[[ Data under study open ]]

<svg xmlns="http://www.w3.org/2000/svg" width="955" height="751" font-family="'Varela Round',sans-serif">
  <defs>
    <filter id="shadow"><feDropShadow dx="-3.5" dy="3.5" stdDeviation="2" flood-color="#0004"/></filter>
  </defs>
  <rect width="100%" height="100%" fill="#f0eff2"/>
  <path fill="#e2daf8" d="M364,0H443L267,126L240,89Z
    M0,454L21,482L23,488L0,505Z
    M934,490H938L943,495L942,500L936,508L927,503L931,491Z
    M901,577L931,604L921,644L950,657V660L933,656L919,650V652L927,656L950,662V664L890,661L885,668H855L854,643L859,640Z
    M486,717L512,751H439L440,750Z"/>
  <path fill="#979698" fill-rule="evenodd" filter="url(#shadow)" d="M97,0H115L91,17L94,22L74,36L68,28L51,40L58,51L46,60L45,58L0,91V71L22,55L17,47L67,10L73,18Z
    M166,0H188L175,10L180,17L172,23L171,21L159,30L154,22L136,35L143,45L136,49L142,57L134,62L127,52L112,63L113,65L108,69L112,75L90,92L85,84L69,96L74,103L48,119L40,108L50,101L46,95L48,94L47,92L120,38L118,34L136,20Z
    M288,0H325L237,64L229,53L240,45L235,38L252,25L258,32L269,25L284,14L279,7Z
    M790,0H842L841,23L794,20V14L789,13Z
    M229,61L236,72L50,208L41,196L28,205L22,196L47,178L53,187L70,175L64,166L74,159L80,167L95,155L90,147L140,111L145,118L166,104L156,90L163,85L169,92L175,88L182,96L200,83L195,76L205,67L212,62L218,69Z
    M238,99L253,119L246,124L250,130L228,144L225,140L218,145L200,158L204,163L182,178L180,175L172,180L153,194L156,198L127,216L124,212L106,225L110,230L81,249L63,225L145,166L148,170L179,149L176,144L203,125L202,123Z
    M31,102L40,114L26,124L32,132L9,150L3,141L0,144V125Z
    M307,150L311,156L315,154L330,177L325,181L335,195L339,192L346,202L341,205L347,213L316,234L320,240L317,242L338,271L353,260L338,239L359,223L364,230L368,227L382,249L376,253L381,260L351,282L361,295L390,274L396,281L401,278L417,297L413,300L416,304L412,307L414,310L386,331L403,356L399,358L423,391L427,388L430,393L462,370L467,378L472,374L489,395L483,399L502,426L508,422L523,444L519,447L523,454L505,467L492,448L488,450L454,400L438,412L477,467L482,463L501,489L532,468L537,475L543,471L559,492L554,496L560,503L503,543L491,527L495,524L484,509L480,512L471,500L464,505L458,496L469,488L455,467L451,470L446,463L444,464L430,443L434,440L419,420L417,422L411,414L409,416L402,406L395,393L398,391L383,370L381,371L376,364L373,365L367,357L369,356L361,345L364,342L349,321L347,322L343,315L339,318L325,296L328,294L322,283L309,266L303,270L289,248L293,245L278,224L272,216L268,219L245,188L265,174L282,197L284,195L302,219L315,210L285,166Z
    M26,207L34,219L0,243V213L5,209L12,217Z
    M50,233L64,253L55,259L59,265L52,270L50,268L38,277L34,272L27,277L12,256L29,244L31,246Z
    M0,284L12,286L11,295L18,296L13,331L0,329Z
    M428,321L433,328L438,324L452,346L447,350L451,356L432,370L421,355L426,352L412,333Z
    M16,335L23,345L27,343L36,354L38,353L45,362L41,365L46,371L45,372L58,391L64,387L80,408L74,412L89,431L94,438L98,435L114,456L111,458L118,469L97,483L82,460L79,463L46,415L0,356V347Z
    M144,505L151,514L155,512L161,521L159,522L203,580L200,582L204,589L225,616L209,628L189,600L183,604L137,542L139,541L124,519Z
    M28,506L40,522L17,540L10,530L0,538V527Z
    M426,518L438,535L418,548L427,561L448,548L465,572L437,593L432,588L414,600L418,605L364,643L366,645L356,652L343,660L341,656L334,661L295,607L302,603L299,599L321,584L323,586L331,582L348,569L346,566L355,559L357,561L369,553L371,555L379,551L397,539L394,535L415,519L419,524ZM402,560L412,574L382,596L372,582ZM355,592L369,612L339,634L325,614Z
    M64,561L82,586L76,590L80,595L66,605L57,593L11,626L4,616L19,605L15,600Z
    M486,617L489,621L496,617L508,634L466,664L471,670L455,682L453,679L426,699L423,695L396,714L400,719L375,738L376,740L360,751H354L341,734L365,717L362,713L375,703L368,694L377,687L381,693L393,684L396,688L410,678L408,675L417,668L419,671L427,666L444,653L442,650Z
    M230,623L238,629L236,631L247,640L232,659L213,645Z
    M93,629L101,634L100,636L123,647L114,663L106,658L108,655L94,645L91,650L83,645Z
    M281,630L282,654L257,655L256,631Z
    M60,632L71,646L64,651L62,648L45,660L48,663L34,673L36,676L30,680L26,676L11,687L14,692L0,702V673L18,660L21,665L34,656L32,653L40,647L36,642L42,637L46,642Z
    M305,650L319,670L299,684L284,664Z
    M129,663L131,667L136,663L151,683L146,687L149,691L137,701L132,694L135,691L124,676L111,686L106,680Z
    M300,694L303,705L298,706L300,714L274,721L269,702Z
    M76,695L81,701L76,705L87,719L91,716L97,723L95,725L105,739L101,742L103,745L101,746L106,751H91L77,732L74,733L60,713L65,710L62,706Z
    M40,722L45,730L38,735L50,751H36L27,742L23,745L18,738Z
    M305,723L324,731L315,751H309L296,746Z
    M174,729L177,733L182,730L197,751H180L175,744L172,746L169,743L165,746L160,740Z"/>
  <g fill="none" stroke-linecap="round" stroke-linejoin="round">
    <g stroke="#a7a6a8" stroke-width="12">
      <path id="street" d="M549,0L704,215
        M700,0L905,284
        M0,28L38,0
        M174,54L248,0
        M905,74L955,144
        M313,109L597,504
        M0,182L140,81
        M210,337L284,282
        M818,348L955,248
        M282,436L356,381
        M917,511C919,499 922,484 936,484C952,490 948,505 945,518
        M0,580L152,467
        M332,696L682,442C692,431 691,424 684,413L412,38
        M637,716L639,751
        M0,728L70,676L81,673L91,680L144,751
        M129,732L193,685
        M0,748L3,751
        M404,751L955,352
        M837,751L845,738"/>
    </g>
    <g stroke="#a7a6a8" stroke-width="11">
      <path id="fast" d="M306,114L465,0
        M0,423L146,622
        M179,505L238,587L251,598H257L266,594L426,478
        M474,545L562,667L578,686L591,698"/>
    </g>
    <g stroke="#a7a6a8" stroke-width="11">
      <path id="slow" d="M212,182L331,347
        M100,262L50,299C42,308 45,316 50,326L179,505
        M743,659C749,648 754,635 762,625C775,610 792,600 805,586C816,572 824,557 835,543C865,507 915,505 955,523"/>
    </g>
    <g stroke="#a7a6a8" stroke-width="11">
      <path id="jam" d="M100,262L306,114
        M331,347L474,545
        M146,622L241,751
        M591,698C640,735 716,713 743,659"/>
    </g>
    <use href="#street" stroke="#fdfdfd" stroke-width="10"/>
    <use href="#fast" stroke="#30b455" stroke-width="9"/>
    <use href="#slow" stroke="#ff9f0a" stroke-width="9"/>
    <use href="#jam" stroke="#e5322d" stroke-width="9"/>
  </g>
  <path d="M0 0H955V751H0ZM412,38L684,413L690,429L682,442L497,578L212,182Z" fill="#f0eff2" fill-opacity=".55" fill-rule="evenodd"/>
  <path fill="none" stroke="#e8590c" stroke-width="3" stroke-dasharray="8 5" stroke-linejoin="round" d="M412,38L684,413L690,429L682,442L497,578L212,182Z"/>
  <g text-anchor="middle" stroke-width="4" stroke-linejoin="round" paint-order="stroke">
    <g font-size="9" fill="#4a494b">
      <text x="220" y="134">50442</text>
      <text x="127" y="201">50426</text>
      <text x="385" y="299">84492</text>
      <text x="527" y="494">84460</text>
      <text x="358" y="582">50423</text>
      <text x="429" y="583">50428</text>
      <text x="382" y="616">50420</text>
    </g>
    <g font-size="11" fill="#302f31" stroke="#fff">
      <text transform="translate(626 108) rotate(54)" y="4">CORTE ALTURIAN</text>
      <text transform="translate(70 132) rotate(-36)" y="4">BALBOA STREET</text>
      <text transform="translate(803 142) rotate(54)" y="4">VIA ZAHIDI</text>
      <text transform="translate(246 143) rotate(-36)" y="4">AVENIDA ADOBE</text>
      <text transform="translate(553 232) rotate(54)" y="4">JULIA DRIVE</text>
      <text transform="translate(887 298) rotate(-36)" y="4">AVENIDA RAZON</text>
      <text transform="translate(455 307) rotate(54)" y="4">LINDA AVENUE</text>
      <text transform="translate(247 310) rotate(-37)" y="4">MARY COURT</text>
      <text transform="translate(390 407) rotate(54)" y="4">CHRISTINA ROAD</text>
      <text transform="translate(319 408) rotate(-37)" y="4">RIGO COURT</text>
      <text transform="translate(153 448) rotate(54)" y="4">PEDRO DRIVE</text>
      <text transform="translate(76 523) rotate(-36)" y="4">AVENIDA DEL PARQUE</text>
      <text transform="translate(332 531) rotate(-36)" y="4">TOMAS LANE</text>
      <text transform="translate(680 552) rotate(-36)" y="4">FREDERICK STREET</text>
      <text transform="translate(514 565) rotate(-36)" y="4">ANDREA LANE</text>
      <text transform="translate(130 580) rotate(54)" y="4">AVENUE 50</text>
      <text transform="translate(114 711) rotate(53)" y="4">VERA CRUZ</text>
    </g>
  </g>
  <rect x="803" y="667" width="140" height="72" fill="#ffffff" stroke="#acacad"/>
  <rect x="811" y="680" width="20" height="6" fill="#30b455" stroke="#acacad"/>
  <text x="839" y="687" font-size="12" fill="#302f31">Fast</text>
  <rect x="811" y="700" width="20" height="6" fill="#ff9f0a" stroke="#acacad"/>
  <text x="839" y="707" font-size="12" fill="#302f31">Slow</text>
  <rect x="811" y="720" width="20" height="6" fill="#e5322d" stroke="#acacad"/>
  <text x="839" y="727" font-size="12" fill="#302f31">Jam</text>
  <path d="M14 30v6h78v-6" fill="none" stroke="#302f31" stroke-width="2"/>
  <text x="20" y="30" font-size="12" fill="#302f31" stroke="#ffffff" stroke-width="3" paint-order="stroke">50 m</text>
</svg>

[[ Data under study closed ]]

From the data above, output exactly the lines between the one containing "M305,650L319,670L299,684L284,664Z" and the one containing "M305,723L324,731L315,751H309L296,746Z", counting both of them.

    M305,650L319,670L299,684L284,664Z
    M129,663L131,667L136,663L151,683L146,687L149,691L137,701L132,694L135,691L124,676L111,686L106,680Z
    M300,694L303,705L298,706L300,714L274,721L269,702Z
    M76,695L81,701L76,705L87,719L91,716L97,723L95,725L105,739L101,742L103,745L101,746L106,751H91L77,732L74,733L60,713L65,710L62,706Z
    M40,722L45,730L38,735L50,751H36L27,742L23,745L18,738Z
    M305,723L324,731L315,751H309L296,746Z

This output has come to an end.